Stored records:
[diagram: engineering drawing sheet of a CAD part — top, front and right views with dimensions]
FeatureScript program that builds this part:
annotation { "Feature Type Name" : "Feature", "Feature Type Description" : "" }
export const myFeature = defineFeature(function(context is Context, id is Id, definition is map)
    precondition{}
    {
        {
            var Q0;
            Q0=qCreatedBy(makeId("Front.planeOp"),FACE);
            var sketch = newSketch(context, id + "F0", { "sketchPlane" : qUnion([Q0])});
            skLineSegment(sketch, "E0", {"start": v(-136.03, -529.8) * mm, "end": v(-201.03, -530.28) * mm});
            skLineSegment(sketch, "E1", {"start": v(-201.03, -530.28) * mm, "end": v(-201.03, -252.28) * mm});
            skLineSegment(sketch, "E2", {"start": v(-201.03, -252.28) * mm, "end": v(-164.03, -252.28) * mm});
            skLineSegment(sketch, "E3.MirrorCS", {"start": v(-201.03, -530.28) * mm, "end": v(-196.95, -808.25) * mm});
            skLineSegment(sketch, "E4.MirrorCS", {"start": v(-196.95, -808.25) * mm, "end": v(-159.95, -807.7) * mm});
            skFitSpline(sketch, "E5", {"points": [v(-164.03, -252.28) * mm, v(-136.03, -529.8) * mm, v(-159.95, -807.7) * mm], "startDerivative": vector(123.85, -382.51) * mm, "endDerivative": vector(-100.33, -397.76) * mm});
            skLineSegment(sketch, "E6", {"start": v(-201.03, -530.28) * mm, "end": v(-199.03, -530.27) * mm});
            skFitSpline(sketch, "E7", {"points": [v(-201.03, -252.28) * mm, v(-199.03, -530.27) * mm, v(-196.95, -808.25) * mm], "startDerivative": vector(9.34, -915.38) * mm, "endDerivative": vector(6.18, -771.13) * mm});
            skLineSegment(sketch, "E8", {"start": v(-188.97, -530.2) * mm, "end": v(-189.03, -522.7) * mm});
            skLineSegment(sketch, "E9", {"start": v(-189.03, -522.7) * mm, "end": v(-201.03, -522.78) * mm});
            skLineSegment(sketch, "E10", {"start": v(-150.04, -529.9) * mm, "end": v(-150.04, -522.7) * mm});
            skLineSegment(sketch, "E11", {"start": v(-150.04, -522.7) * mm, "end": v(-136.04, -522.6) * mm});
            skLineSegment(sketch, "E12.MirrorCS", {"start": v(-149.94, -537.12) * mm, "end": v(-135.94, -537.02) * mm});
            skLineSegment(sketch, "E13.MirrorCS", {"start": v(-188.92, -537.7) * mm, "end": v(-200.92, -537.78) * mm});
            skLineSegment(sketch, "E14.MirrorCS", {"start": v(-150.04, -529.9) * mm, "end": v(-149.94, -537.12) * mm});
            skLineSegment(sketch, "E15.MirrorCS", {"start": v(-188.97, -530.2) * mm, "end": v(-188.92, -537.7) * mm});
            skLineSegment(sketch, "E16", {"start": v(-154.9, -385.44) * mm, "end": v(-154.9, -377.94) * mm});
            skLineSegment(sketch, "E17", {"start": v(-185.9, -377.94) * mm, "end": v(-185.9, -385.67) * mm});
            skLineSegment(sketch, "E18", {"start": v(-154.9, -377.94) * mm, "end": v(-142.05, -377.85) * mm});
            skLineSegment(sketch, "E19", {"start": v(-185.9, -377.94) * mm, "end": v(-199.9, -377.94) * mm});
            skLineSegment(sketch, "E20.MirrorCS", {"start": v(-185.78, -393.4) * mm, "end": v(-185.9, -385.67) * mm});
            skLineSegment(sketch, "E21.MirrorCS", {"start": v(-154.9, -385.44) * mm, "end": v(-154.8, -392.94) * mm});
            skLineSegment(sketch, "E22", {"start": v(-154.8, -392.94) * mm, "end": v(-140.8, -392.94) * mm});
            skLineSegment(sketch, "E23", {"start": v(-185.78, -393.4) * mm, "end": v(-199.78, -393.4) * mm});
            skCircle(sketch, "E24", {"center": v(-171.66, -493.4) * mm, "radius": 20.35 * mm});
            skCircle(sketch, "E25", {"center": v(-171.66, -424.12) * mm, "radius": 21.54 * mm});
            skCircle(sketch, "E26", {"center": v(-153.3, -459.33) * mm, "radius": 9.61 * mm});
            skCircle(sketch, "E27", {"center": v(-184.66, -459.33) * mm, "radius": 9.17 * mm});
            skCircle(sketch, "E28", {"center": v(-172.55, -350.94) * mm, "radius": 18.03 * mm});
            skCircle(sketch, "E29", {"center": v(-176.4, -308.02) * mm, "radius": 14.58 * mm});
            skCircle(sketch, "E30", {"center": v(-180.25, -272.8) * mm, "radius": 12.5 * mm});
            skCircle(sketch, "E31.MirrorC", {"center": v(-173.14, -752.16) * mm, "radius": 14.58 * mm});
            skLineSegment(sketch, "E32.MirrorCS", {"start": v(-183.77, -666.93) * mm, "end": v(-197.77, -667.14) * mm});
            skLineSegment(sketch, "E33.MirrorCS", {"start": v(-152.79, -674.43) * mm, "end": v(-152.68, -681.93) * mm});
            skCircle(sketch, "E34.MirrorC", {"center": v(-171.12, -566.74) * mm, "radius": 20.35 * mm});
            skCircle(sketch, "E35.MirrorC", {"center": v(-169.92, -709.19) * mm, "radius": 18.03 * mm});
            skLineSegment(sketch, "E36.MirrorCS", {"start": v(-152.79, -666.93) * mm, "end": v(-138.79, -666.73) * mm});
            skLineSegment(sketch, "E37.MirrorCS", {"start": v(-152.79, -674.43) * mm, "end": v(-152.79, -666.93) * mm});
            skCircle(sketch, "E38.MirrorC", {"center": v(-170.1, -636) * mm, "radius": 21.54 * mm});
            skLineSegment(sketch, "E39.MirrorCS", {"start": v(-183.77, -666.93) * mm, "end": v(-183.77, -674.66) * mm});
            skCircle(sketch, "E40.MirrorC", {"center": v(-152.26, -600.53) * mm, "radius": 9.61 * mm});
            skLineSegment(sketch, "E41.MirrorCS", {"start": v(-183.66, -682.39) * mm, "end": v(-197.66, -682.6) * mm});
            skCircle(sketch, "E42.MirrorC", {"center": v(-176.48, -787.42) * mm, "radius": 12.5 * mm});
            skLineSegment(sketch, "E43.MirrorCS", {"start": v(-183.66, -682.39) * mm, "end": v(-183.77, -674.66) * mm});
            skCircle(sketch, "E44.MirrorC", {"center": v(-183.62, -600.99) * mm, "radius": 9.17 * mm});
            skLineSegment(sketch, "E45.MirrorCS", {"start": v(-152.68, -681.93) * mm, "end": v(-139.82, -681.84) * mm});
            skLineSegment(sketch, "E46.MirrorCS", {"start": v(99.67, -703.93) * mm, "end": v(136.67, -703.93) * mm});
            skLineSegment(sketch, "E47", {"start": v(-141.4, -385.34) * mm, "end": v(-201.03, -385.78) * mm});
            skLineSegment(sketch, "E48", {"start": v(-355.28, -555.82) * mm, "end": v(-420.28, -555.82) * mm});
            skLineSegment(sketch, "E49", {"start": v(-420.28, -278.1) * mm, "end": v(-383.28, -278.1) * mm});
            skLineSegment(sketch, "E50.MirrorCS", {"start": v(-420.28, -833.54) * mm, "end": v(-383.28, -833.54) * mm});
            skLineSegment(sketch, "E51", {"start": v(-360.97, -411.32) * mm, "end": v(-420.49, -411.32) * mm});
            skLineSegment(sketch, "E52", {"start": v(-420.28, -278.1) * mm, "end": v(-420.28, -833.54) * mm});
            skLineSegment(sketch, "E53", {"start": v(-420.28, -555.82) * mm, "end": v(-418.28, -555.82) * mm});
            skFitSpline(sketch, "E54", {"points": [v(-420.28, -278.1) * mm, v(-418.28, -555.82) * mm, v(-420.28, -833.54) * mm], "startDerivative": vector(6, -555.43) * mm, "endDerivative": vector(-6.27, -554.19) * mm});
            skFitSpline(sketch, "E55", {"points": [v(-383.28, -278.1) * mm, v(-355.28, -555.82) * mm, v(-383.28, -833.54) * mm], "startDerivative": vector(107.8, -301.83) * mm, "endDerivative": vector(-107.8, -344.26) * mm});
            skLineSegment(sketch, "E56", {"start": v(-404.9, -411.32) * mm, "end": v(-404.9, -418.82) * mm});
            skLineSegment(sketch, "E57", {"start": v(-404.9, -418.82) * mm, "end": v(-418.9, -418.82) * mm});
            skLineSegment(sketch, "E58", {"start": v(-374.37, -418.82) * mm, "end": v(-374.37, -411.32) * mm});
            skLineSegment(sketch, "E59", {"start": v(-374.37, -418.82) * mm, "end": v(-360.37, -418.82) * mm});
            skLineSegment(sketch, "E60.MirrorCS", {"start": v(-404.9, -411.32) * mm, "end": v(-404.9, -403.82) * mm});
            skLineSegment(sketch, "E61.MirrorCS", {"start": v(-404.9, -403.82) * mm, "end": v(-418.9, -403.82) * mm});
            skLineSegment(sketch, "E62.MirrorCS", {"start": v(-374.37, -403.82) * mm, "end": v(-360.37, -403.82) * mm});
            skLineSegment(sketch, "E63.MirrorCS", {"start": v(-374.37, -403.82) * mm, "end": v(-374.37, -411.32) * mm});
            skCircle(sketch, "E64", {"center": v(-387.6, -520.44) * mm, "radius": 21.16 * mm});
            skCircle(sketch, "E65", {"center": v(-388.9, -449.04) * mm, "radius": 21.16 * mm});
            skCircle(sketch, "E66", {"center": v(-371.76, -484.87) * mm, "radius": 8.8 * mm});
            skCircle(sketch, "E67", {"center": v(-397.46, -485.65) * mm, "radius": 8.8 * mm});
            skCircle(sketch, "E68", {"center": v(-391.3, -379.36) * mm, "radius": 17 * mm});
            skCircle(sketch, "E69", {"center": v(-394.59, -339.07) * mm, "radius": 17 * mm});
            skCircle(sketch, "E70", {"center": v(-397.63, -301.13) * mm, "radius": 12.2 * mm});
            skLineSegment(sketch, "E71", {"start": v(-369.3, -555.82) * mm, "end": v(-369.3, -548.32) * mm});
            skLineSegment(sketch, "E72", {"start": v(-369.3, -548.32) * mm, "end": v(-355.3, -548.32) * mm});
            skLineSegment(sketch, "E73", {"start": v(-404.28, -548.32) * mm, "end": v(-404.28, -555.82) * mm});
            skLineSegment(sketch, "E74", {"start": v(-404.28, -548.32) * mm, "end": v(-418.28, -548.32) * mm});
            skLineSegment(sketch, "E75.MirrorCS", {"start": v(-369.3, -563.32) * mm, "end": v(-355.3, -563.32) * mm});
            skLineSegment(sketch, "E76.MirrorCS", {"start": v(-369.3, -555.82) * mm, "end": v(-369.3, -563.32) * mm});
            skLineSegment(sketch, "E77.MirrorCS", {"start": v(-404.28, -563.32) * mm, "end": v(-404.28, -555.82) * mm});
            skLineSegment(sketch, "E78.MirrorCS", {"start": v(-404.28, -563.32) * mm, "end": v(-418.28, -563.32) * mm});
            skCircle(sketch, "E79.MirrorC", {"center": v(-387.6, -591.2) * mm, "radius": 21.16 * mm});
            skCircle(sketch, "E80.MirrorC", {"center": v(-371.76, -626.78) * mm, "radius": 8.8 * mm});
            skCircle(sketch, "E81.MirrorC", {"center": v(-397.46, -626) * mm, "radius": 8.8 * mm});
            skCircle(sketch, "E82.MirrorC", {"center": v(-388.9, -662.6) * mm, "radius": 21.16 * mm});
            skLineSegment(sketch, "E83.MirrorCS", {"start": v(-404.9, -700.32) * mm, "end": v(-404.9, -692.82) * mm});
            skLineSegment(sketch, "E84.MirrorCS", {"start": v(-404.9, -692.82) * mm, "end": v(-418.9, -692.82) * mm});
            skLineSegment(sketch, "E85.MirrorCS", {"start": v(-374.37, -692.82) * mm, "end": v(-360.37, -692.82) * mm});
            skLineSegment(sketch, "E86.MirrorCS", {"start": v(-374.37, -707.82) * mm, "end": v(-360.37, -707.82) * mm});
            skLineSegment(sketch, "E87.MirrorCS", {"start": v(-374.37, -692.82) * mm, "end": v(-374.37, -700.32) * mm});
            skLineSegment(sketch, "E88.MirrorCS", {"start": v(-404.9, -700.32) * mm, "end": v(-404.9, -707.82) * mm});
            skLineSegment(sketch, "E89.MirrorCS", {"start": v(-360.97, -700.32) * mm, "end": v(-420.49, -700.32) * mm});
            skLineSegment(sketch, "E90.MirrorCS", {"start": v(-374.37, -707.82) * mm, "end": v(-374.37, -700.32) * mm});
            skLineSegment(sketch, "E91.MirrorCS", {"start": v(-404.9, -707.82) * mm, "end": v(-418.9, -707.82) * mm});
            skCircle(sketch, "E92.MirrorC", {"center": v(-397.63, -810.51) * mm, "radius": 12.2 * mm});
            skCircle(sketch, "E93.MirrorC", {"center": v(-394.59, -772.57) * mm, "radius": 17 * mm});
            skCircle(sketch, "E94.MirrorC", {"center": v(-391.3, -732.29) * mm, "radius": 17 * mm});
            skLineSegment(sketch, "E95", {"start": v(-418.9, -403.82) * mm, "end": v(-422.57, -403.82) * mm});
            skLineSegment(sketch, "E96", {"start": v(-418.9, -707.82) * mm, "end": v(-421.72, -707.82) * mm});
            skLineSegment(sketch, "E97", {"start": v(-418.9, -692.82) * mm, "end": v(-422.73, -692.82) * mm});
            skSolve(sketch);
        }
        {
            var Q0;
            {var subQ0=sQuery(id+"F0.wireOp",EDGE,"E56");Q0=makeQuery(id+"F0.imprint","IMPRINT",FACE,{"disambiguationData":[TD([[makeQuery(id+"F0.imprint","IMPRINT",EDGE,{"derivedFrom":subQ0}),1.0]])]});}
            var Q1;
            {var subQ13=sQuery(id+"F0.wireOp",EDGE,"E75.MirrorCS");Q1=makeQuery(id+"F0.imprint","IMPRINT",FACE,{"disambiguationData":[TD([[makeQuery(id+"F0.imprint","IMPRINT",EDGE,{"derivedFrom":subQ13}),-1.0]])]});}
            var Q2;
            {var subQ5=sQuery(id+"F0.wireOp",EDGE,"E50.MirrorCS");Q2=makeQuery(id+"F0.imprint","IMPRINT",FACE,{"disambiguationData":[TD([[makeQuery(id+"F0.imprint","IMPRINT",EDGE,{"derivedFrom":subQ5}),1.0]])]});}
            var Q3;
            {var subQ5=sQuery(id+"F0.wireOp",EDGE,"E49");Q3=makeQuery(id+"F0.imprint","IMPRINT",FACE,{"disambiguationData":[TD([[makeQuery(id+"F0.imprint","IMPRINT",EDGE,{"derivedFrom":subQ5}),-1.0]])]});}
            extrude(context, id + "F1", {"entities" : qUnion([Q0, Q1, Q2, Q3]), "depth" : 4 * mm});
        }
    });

▶ **DIRECTIVE**: Show each line of the listing above that contains the string "qUnion", copying every such line in full.

▶ **RESULT OF THIS EXERCISE**:
            var sketch = newSketch(context, id + "F0", { "sketchPlane" : qUnion([Q0])});
            extrude(context, id + "F1", {"entities" : qUnion([Q0, Q1, Q2, Q3]), "depth" : 4 * mm});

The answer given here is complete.